Brief: Beginning with the line that contains "evitar que vivas", copy each remaining line of the data below exactly.

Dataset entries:
§ §

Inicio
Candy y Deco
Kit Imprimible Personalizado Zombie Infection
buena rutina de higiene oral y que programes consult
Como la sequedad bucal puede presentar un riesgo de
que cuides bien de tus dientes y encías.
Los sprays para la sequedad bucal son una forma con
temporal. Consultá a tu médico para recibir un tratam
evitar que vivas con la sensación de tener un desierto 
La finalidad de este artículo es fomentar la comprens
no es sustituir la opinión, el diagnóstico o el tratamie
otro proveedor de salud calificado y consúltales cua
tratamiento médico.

§ §

Reply:
evitar que vivas con la sensación de tener un desierto 
La finalidad de este artículo es fomentar la comprens
no es sustituir la opinión, el diagnóstico o el tratamie
otro proveedor de salud calificado y consúltales cua
tratamiento médico.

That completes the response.